Mas - e vejam só como são as rodas da política -, na mesma hora em que expurgar o PMDB de seu governo, Jatene também estará reconhecendo a impossibilidade de manter como aliado um partido que não apenas adota há meses um discurso francamente oposicionista, como também já foi eleito como escolhido preferencial do PT nas próximas eleições.

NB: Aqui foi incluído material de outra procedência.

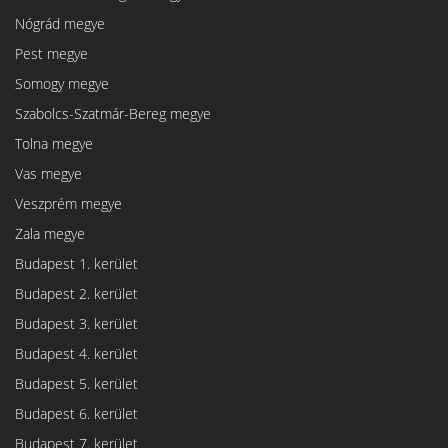
Nógrád megye
Pest megye
Somogy megye
Szabolcs-Szatmár-Bereg megye
Tolna megye
Vas megye
Veszprém megye
Zala megye
Budapest 1. kerület
Budapest 2. kerület
Budapest 3. kerület
Budapest 4. kerület
Budapest 5. kerület
Budapest 6. kerület
Budapest 7. kerület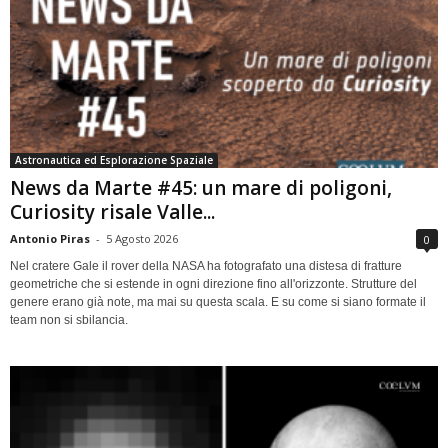
Astronautica ed Esplorazione Spaziale
News da Marte #45: un mare di poligoni,
Curiosity risale Valle...
Antonio Piras
-
5 Agosto 2026
0
Nel cratere Gale il rover della NASA ha fotografato una distesa di fratture
geometriche che si estende in ogni direzione fino all'orizzonte. Strutture del
genere erano già note, ma mai su questa scala. E su come si siano formate il
team non si sbilancia.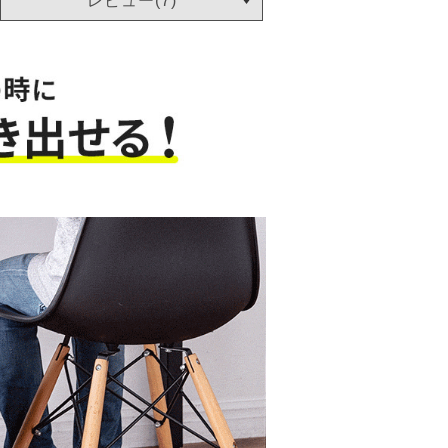
レビュー(7)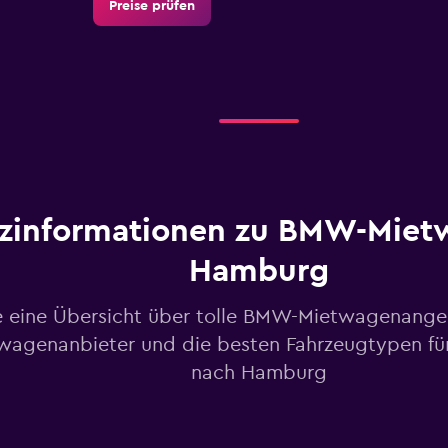
Preise prüfen
Preise prüfen
zinformationen zu BMW-Miet
Hamburg
Preise prüfen
e eine Übersicht über tolle BMW-Mietwagenange
wagenanbieter und die besten Fahrzeugtypen für
nach Hamburg
Preise prüfen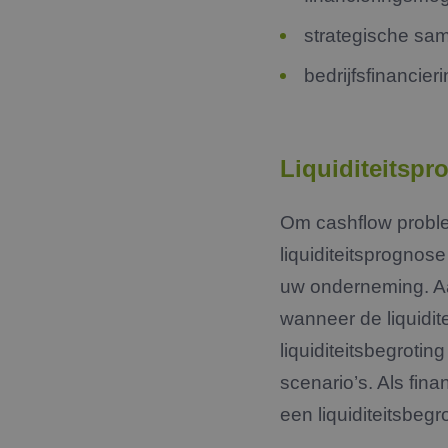
strategische sa
bedrijfsfinancier
Liquiditeitsp
Om cashflow problem
liquiditeitsprognose
uw onderneming. Aa
wanneer de liquidite
liquiditeitsbegroti
scenario’s. Als fin
een liquiditeitsbeg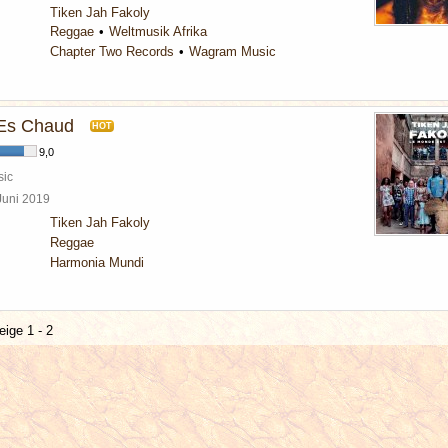
Tiken Jah Fakoly
Reggae
Weltmusik Afrika
Chapter Two Records
Wagram Music
Es Chaud
HOT
9,0
sic
 Juni 2019
Tiken Jah Fakoly
Reggae
Harmonia Mundi
eige 1 - 2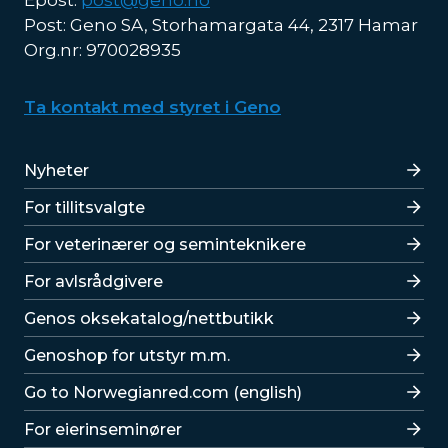
Epost:
post@geno.no
Post: Geno SA, Storhamargata 44, 2317 Hamar
Org.nr: 970028935
Ta kontakt med styret i Geno
Lenker
Nyheter
For tillitsvalgte
For veterinærer og seminteknikere
For avlsrådgivere
Lenker
Genos oksekatalog/nettbutikk
Genoshop for utstyr m.m.
Go to Norwegianred.com (english)
For eierinseminører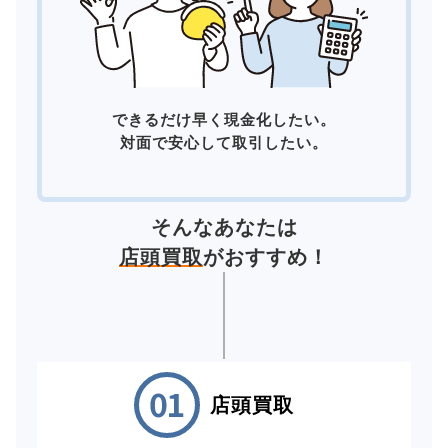
できるだけ早く現金化したい。
対面で安心して取引したい。
そんなあなたは
店頭買取
がおすすめ！
店頭買取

O mesmo PT de Ana Júlia que o PMDB, repita-se, ajudou a derrotar no pleito de 2010.
Muda o quê, uma vez estando selado o rompimento entre peemedebistas e tucanos?
Muda muito.
A face mais visível da mudança, é claro, será na Assembleia Legislativa, onde o governo tinha até agora uma folgadíssima maioria.
A segunda mudança será na cara do governo.
Jatene, dizem as vozes que falam por ele nos bastidores, estará mais livre para aproveitar este ano e meio de seu governo para tentar concretizar boa parte dos compromissos que firmou com a maioria dos eleitores paraenses, quando foi conduzido ao governo pela segunda vez.
É esperar pra ver.
A Assembleia Legislativa do Estado será o primeiro - e mais visível - ringue, ou melhor, o primeiro octógono para que tucanos e peemedebistas travem suas lutas, após consumado o rompimento entre os dois partidos.
Tucanos estão certos de que, até mesmo para demarcar sua nova condição de bancada oposicionista ao governo Simão Jatene, os deputados estaduais do PMDB deverão elevar o tom das críticas cada vez mais, à medida que se aproximar o período eleitoral.
E não se espantem se, daqui para frente, o PMDB insistir mais e mais em pedidos de CPI, depois de terminadas as apurações legislativas que estão em curso na Assembleia, duas delas envolvendo o Departamento Estadual de Trânsito (Detran).
Mas o PSDB avalia que, em termos de discurso pelo menos, não será muito diferente o tratamento que o PMDB passará a dar ao governo, depois que a corda se rompeu.
Consideram, nesse sentido, que há um bom tempo, mais precisamente há uns três meses, o PMDB passou a adotar atitude francamente oposicionista ao governo Jatene.
E agora, com a aliança cindida, acham os tucanos que o PMDB apenas carregará um pouco mais nas tintas verbais.
Mas o partido pode carregar muito.
Ou bem mais que os tucanos imaginam.